Strauss, Mascagni, Toscanini, contra os músicos ultramodernistas.
Composições como as de Rugles, Hector V. Lobos, um musico do Rio de Janeiro,
Schambel, (sic) Schouberg, (sic) desencadearam uma “verdadeira pateada, assobios e
comentários irônicos”.
No entanto, o Sr. Villa-Lobos mandou notícia diferente para nossos jornaes.
No congresso de Praga ele chegou com o Sr. Sá Pereira actual Diretor da Escola N. de
Musica, dois dias depois de encerrado, cinco dias passados, vinham telegrammas para o
Correio da Manhã, dizendo que ele havia conseguido das creanças de la, cantarem canções
brazileiras em portuguez, é demais!!
Sobre a organização do orpheon de Pernambuco, o Sr.General Manoel Rabello, pode
dar informações seguras, as quaes não abonam o Sr. V. Lobos. (sic)
Peço-vos Ler com attenção o relatório de 7 de agosto de 1936, n’elle encontrará prova
do que lhe asseguro aqui e afirmo sobre a ignorância completa de V. Lobos (sic) e Muricy.

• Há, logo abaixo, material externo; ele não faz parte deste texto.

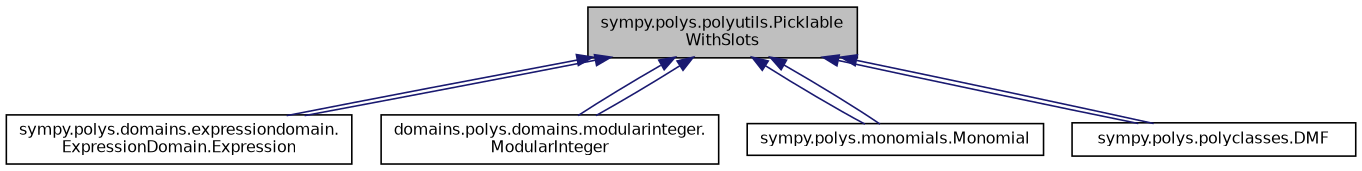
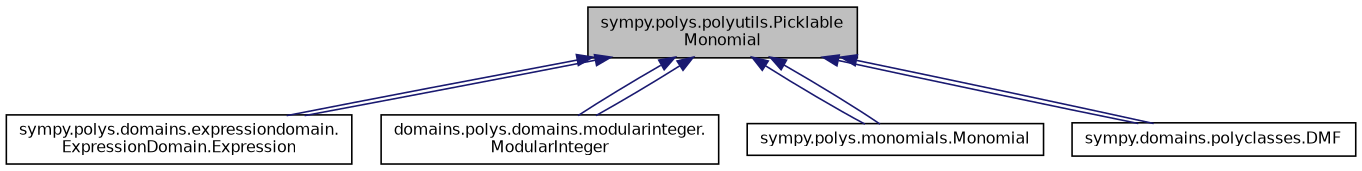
  digraph {
    rankdir=TB
    node [color=black fillcolor=white fontname=Helvetica fontsize=10 shape=record style=filled]
    edge [color=midnightblue dir=back fontname=Helvetica fontsize=10 labelfontname=Helvetica labelfontsize=10 style=solid]
-   n1 [fillcolor=grey75 fontcolor=black height=0.2 label="sympy.polys.polyutils.Picklable\lWithSlots" width=0.4]
+   n1 [fillcolor=grey75 fontcolor=black height=0.2 label="sympy.polys.polyutils.Picklable\lMonomial" width=0.4]
    n2 [height=0.2 label="sympy.polys.domains.expressiondomain.\lExpressionDomain.Expression" width=0.4]
    n3 [height=0.2 label="domains.polys.domains.modularinteger.\lModularInteger" width=0.4]
    n4 [height=0.2 label="sympy.polys.monomials.Monomial" width=0.4]
-   n5 [height=0.2 label="sympy.polys.polyclasses.DMF" width=0.4]
+   n5 [height=0.2 label="sympy.domains.polyclasses.DMF" width=0.4]
    n1 -> n2
    n1 -> n2
    n1 -> n3
    n1 -> n3
    n1 -> n4
    n1 -> n4
    n1 -> n5
    n1 -> n5
  }
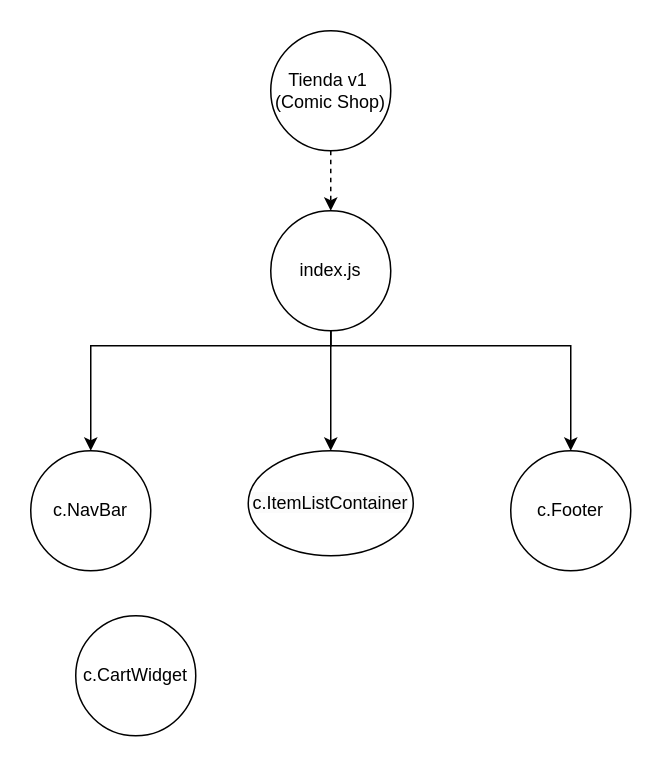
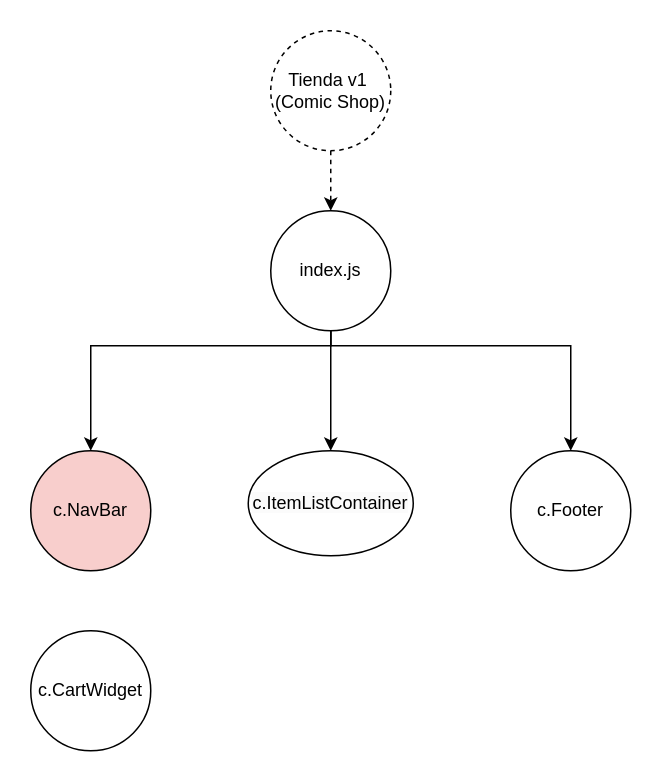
  <mxCell id="0" />
  <mxCell id="1" parent="0" />
  <mxCell id="2" value="" style="edgeStyle=orthogonalEdgeStyle;rounded=0;orthogonalLoop=1;jettySize=auto;html=1;dashed=1;" edge="1" parent="1" source="3" target="7"><mxGeometry relative="1" as="geometry" /></mxCell>
- <mxCell id="3" value="Tienda v1&amp;nbsp;&lt;br&gt;(Comic Shop)" style="ellipse;whiteSpace=wrap;html=1;aspect=fixed;" vertex="1" parent="1"><mxGeometry x="180" y="20" width="80" height="80" as="geometry" /></mxCell>
+ <mxCell id="3" value="Tienda v1&amp;nbsp;&lt;br&gt;(Comic Shop)" style="ellipse;whiteSpace=wrap;html=1;aspect=fixed;dashed=1;" vertex="1" parent="1"><mxGeometry x="180" y="20" width="80" height="80" as="geometry" /></mxCell>
  <mxCell id="4" value="" style="edgeStyle=orthogonalEdgeStyle;rounded=0;orthogonalLoop=1;jettySize=auto;html=1;" edge="1" parent="1" source="7" target="8"><mxGeometry relative="1" as="geometry"><Array as="points"><mxPoint x="220" y="230" /><mxPoint x="60" y="230" /></Array></mxGeometry></mxCell>
  <mxCell id="5" value="" style="edgeStyle=orthogonalEdgeStyle;rounded=0;orthogonalLoop=1;jettySize=auto;html=1;" edge="1" parent="1" source="7" target="9"><mxGeometry relative="1" as="geometry" /></mxCell>
  <mxCell id="6" style="edgeStyle=orthogonalEdgeStyle;rounded=0;orthogonalLoop=1;jettySize=auto;html=1;entryX=0.5;entryY=0;entryDx=0;entryDy=0;" edge="1" parent="1" source="7" target="10"><mxGeometry relative="1" as="geometry"><Array as="points"><mxPoint x="220" y="230" /><mxPoint x="380" y="230" /></Array></mxGeometry></mxCell>
  <mxCell id="7" value="index.js" style="ellipse;whiteSpace=wrap;html=1;aspect=fixed;" vertex="1" parent="1"><mxGeometry x="180" y="140" width="80" height="80" as="geometry" /></mxCell>
- <mxCell id="8" value="c.NavBar" style="ellipse;whiteSpace=wrap;html=1;aspect=fixed;" vertex="1" parent="1"><mxGeometry x="20" y="300" width="80" height="80" as="geometry" /></mxCell>
+ <mxCell id="8" value="c.NavBar" style="ellipse;whiteSpace=wrap;html=1;aspect=fixed;fillColor=#f8cecc;" vertex="1" parent="1"><mxGeometry x="20" y="300" width="80" height="80" as="geometry" /></mxCell>
  <mxCell id="9" value="&lt;span style=&quot;color: rgb(0, 0, 0); font-family: Helvetica; font-size: 12px; font-style: normal; font-variant-ligatures: normal; font-variant-caps: normal; font-weight: 400; letter-spacing: normal; orphans: 2; text-align: center; text-indent: 0px; text-transform: none; widows: 2; word-spacing: 0px; -webkit-text-stroke-width: 0px; background-color: rgb(251, 251, 251); text-decoration-thickness: initial; text-decoration-style: initial; text-decoration-color: initial; float: none; display: inline !important;&quot;&gt;c.ItemListContainer&lt;br&gt;&lt;/span&gt;" style="ellipse;whiteSpace=wrap;html=1;" vertex="1" parent="1"><mxGeometry x="165" y="300" width="110" height="70" as="geometry" /></mxCell>
  <mxCell id="10" value="c.Footer" style="ellipse;whiteSpace=wrap;html=1;" vertex="1" parent="1"><mxGeometry x="340" y="300" width="80" height="80" as="geometry" /></mxCell>
- <mxCell id="11" value="c.CartWidget" style="ellipse;whiteSpace=wrap;html=1;aspect=fixed;" vertex="1" parent="1"><mxGeometry x="50" y="410" width="80" height="80" as="geometry" /></mxCell>
+ <mxCell id="11" value="c.CartWidget" style="ellipse;whiteSpace=wrap;html=1;aspect=fixed;" vertex="1" parent="1"><mxGeometry x="20" y="420" width="80" height="80" as="geometry" /></mxCell>
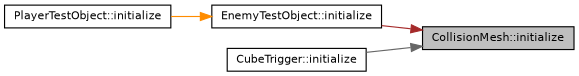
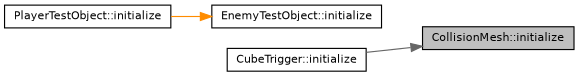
  digraph {
    rankdir=RL
    node [color=black fillcolor=white fontname=Helvetica fontsize=10 shape=record style=filled]
    edge [dir=back fontname=Helvetica fontsize=10 labelfontname=Helvetica labelfontsize=10 style=solid]
    n1 [fillcolor=grey75 fontcolor=black height=0.2 label="CollisionMesh::initialize" width=0.4]
    n2 [height=0.2 label="EnemyTestObject::initialize" width=0.4]
    n3 [height=0.2 label="CubeTrigger::initialize" width=0.4]
    n4 [height=0.2 label="PlayerTestObject::initialize" width=0.4]
-   n1 -> n2 [color=brown]
    n1 -> n3 [color=gray40]
    n2 -> n4 [color=darkorange]
  }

Está feita minha obrigação embora ocultando muitos factos; como estou seguro que V.
Ex. suspeitará de minhas informações, desasombradamente suplico que consulte ainda que
seja secretamente aos maestros seguintes todos da Escola de Musica:
1-Agnelo França – harmonia e compositor.
2-Assis Republicano – o maior compositor brasileiro.
3-Nicolino Milano – grande violinista e compositor.
4-Francisco Mignone – pianista e compositor.
5-José de Siqueira – harmonista e compositor.
6-José de Lima Coutinho – harmonista e compositor.
Posso vos garantir que os citados professores orientarão a V. Ex. de modo que a
explorada decrepitude do Sr. F. Braga em seu occaso artístico, desapareça e que a ignorância
e cabotinismo do Sr. Villa-Lobos sejamevidenciados deante de vossos olhos de modo que
palpando a realidade, procure num meio delicado de annullar o trabalho (Relatório) d’essa
Comissão, incosiente e audaciosa que pensava estar escrevendo para crétinos.
De V. Ex.
Luiz Candido de Figueiredo
P.S. É de grande conveniência V. Ex. ouvir os Srs. Drs. José Alves Filguinor da
Directoria de Educação de Adultos e ao Dr. Mario Cazasanta.